Sidekiq processes the background jobs with a multi-threaded process. This process starts with the entire Rails stack (200 MB+) but it can grow over time due to memory leaks. On a very active server (10,000 billable users) the Sidekiq process can use 1 GB+ of memory.

Prometheus and its exporters

Prometheus and its related exporters are enabled by default to enable in depth monitoring of GitLab. With default settings, these processes consume approximately 200 MB of memory.

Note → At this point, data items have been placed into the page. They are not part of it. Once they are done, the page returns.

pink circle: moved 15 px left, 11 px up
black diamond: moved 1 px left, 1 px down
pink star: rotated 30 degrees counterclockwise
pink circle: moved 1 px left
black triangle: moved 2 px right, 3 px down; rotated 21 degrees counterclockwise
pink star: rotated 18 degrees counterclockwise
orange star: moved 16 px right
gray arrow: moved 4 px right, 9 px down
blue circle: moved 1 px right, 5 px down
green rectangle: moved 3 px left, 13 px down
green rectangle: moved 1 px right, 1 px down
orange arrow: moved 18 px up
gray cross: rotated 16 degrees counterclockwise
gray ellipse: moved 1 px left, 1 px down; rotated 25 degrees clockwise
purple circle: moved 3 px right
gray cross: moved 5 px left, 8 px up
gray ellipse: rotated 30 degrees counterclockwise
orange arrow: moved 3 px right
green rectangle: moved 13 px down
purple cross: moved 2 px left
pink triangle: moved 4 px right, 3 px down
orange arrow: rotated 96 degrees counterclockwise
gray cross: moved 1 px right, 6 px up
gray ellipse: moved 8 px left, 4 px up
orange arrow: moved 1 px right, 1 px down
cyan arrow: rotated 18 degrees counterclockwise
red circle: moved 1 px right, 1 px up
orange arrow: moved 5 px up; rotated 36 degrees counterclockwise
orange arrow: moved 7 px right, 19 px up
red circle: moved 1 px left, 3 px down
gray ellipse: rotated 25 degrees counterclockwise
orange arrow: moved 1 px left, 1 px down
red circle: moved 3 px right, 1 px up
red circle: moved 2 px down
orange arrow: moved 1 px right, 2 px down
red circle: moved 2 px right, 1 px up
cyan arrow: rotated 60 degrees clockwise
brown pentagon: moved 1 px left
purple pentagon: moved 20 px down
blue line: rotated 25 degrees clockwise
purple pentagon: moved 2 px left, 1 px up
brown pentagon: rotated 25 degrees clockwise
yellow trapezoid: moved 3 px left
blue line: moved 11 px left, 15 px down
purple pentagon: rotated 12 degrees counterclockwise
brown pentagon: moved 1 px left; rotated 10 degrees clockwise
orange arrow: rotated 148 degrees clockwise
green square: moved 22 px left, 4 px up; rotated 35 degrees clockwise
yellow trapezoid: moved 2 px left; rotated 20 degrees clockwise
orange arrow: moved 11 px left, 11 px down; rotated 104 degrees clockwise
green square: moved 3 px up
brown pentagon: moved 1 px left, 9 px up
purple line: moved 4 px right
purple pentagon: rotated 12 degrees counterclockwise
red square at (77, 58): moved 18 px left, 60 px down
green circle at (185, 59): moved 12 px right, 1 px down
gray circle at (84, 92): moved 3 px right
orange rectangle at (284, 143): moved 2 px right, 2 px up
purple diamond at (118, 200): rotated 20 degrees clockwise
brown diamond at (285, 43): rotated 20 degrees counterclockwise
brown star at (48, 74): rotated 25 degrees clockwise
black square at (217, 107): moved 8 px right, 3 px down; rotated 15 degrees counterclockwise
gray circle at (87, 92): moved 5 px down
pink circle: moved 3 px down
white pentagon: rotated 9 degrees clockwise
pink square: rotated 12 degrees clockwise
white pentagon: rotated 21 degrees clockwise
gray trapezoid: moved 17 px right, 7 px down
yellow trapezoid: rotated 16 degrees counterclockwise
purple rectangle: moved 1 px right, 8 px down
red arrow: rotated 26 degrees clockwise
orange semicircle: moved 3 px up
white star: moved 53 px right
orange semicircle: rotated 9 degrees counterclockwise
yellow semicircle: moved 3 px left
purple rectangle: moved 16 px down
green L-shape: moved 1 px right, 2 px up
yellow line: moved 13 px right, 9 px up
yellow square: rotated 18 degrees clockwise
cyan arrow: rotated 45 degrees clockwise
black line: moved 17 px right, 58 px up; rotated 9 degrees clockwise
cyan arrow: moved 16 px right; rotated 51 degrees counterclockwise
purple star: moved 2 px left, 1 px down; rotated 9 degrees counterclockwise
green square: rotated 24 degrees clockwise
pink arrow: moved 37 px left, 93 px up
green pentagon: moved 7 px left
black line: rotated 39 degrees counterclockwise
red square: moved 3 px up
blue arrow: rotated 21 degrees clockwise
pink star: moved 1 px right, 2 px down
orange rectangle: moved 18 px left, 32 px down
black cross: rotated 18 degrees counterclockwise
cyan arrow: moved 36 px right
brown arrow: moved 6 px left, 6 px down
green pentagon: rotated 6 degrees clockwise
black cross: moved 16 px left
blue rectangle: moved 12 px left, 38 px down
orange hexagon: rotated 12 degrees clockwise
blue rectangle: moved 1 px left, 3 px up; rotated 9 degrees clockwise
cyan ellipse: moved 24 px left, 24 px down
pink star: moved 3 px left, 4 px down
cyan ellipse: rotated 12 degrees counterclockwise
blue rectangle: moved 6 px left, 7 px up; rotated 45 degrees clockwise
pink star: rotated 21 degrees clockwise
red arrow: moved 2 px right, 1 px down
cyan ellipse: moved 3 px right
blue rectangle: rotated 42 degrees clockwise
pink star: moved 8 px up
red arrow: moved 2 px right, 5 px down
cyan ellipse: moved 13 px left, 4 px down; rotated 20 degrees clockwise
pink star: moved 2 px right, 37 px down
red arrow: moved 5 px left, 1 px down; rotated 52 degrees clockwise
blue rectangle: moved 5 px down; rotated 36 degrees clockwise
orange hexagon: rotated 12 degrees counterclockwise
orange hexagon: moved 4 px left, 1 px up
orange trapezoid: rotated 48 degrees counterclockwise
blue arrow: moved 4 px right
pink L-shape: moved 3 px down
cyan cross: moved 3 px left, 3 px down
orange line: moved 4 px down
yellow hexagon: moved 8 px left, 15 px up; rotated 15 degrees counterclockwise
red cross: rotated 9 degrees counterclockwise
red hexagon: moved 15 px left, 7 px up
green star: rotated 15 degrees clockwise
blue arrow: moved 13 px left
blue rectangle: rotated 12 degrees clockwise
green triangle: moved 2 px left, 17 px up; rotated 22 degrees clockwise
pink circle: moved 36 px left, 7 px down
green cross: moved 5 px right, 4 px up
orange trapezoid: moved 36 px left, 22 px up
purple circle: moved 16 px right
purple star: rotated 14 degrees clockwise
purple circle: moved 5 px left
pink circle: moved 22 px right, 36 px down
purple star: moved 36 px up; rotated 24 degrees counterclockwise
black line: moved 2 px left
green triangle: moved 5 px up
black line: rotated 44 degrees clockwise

If you would like to disable Prometheus and it's exporters or read more information about it, check the Prometheus documentation.

GitLab Runner

We strongly advise against installing GitLab Runner on the same machine you plan to install GitLab on. Depending on how you decide to configure GitLab Runner and what tools you use to exercise your application in the CI environment, GitLab Runner can consume significant amount of available memory.

Memory consumption calculations, that are available above, are not valid if you decide to run GitLab Runner and the GitLab Rails application on the same machine.

It's also not safe to install everything on a single machine, because of the security reasons, especially when you plan to use shell executor with GitLab Runner.

We recommend using a separate machine for each GitLab Runner, if you plan to use the CI features. The GitLab Runner server requirements depend on:

  • The type of executor you configured on GitLab Runner.
  • Resources required to run build jobs.
  • Job concurrency settings.

Because the nature of the jobs varies for each use case, you must experiment by adjusting the job concurrency to get the optimum setting.

For reference, the SaaS runners on Linux are configured so that a single job runs in a single instance with:

  • 1 vCPU.
  • 3.75 GB of RAM.

Supported web browsers

GitLab supports the following web browsers:

For the listed web browsers, GitLab supports:

  • The current and previous major versions of browsers.
  • The current minor version of a supported major version.

NOTE: We don't support running GitLab with JavaScript disabled in the browser and have no plans of supporting that in the future because we have features such as issue boards which require JavaScript extensively.


After installation, be sure to read and follow guidance on maintaining a secure GitLab installation.